И расплатившись с мясом, в полумясном экипаже
Вдруг покатило к мясу в шляпе с большим пером.
Игорь Северянин
Мои родители чаще всего тушили мясо в скороварке. Оно было мягкое-мягкое. Очень душистое, мне нравился соус, который получался, просто тушеный мясной сок, совсем чуть-чуть приправ, самых простых.
Но это было такое – скучное «домашнее» мясо.
Я все же была уверена, что мясо должно быть жестковатым, что его надо рвать зубами и урчать от удовольствия.
Мальчик Сереженька был самый капризный из тех мужчин, которых я кормила. Капризный до умопомрачения. Грейпфрут надо было надрезать только особым образом и подавать с серебрянной ложкой, особой, десертной, ни в коем случае ни с чайной. Пельмени – с маслом и уксусом, никакого кетчупа, кетчуп – только к жареной картошке.
А мясо. Мясо должно жариться цельным кусокм. Никаких заморозок, только парное мясо. узким, длинным куском. Отбивать – не нужно, никакого кляра или панировки. Никакой соли в процессе жарки, никакого перца, иных специй или соусов. Разумеется, мясо должно быть среднепрожаренным, подаваться безо всякого гарнира, сочиться кровью.
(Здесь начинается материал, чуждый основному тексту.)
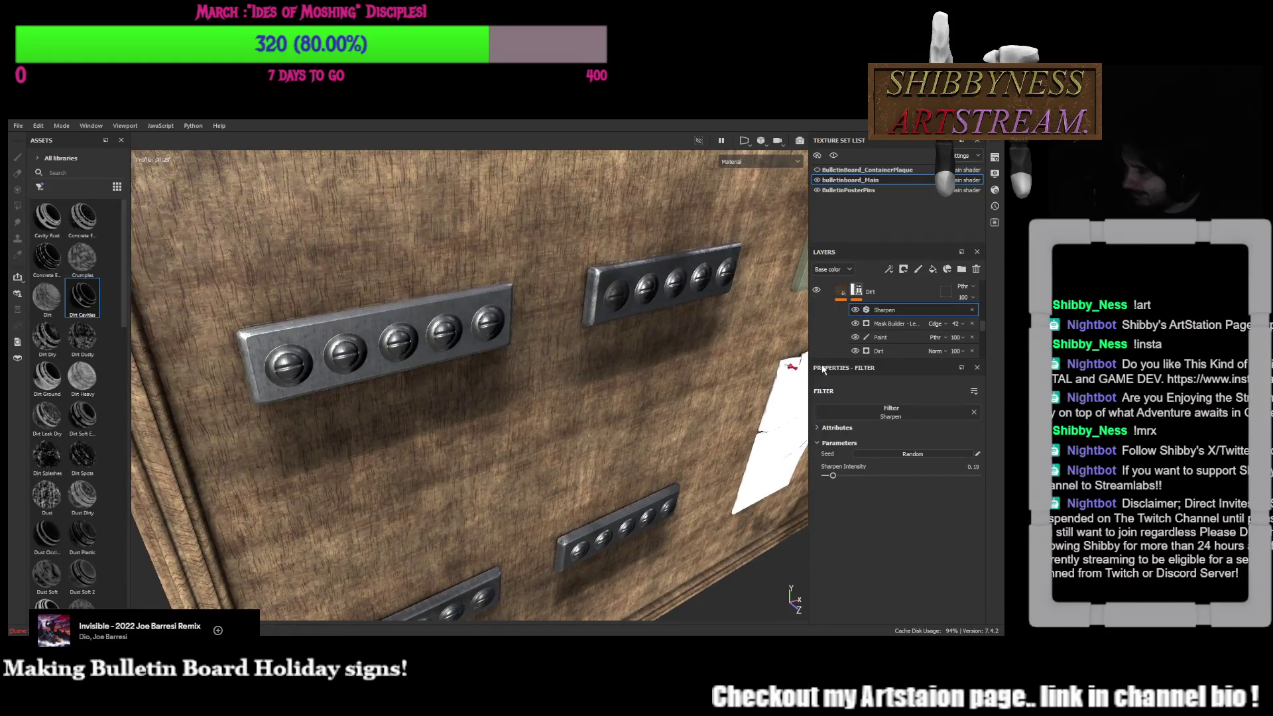
pyautogui.click(880, 340)
pyautogui.keyDown('alt'); pyautogui.moveTo(501, 328); pyautogui.dragTo(565, 458); pyautogui.keyUp('alt')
Сереженька презрительно смотрел, как я все же солила или перчила свою порцию, а иногда даже рисковала – дотушить один кусок мяса под крышкой. Мне не нравился вкус крови. Мне тогда очень нравилось мясо прожаренное или даже вареное. Вареное, серо-розовое, делящееся на ровные волокна, его можно было нарезать поперек волокон и есть с горчицей. Я любила есть его холодным. Сереженька – терпеть не мог. Если же я виновато доставала из холодильника кусок вареной телятины и пыталась разогреть в микроволновке, чтобы накормить любимого мужчину, Сереженька заявлял, что хуже холодного мяса – только разогретое.
Так как в постели отношения оказались никакими, а в Сереженьку я все же была влюблена, то общее поедание мяса – было центральным актом нашего общения. Впрочем, не только мяса.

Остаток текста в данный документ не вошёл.